Deloitte aims to raise its headcount by 30%

Deloitte aims to raise its headcount by 30%
Comment E-mail Print Share
First Published: Tue, Nov 10 2009. 07 59 PM IST

Planning ahead: Deloitte’s CEO James H. Quigley says India’s superior growth rate will become a magnet for inbound investment.
Planning ahead: Deloitte’s CEO James H. Quigley says India’s superior growth rate will become a magnet for inbound investment.
Updated: Tue, Nov 10 2009. 07 59 PM IST
New Delhi: Consultancy firm Deloitte Touche Tohmatsu plans to boost its India ranks by 30% in three years as it prepares for greater business from the world’s second fastest growing major economy, chief executive officer James H. Quigley said.
“We have been growing at 30% annually. Last year, we had 8,000 people on our payrolls, which have increased to 11,500 this year and we are looking to take our headcount up to 15,000 within the next three years,” said Quigley.
Planning ahead: Deloitte’s CEO James H. Quigley says India’s superior growth rate will become a magnet for inbound investment.
Quigley, who’s in New Delhi for the India Economic Summit, also said that the next 12 months could witness a flurry of mergers and acquisitions (M&As), especially in India.
“My M&A specialists are not on the beach—they are working on projects with clients. In the next 12 months, we will see significantly more deals completed than we have seen in the past year,” he said. Deloitte’s growth, he added, would primarily come from public sector practices, healthcare and life sciences practices, and energy and resource practices. Terming the economic crisis a terrible thing to waste, Quigley says he expects recovery to be led by consumption from countries such as China while consumers in the US would focus more on raising their savings.
“In terms of credit spreads, we are back to same level that existed just before the Lehman Brothers bankruptcy. However, while the economic recovery is now a question of when, rather than if, what shape it will take is uncertain,” he said.
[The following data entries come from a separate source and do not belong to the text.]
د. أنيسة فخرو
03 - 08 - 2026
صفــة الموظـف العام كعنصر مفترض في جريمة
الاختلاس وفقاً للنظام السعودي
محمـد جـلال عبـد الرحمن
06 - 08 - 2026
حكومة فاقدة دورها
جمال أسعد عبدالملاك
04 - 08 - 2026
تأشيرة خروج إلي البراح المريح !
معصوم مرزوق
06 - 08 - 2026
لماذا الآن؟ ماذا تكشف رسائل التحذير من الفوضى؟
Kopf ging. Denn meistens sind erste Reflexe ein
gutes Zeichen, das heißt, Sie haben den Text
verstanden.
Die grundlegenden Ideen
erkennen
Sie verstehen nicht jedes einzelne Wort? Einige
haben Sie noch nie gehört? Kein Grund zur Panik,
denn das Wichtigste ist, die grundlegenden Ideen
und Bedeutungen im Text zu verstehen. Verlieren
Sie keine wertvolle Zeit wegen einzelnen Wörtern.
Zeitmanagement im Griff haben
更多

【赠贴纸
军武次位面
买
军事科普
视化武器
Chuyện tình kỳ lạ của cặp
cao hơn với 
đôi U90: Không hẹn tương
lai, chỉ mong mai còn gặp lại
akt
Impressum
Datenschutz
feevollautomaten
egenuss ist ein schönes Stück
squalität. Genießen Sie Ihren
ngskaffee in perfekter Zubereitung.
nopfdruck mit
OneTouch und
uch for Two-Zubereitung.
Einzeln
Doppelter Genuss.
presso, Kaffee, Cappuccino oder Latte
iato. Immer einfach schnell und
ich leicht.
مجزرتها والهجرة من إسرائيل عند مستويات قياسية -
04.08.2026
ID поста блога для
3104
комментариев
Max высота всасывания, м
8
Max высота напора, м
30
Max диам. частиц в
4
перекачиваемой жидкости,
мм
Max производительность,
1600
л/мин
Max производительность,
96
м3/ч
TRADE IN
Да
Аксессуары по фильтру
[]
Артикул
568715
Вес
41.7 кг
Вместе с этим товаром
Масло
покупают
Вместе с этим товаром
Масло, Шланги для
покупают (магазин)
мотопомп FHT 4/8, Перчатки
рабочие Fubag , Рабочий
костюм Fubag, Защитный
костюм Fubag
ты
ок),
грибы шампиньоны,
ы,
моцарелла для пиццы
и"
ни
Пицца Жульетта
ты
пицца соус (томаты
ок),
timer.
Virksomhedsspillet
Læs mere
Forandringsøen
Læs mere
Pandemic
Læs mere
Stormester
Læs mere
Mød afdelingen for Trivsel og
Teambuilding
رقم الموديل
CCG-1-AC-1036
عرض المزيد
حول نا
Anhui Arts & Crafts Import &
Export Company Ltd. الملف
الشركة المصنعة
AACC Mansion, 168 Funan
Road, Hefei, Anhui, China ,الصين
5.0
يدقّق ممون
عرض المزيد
Quigley says as banks start building their balance sheets, credit supply could face a constraint which will lead to a slow recovery process, albeit a sustained one.
“In the Indian market, what we are going to see is that despite the constraints of infrastructure, its superior growth rate will become a magnet for inbound investment,” he says.
The firm, which recorded a revenue of $26.1 billion (Rs1.21 trillion) last year, has announced an initiative titled “Winning in a changing world”.
“We will help companies optimize their cash flow and earnings and also restructure their cost level,” said Quigley.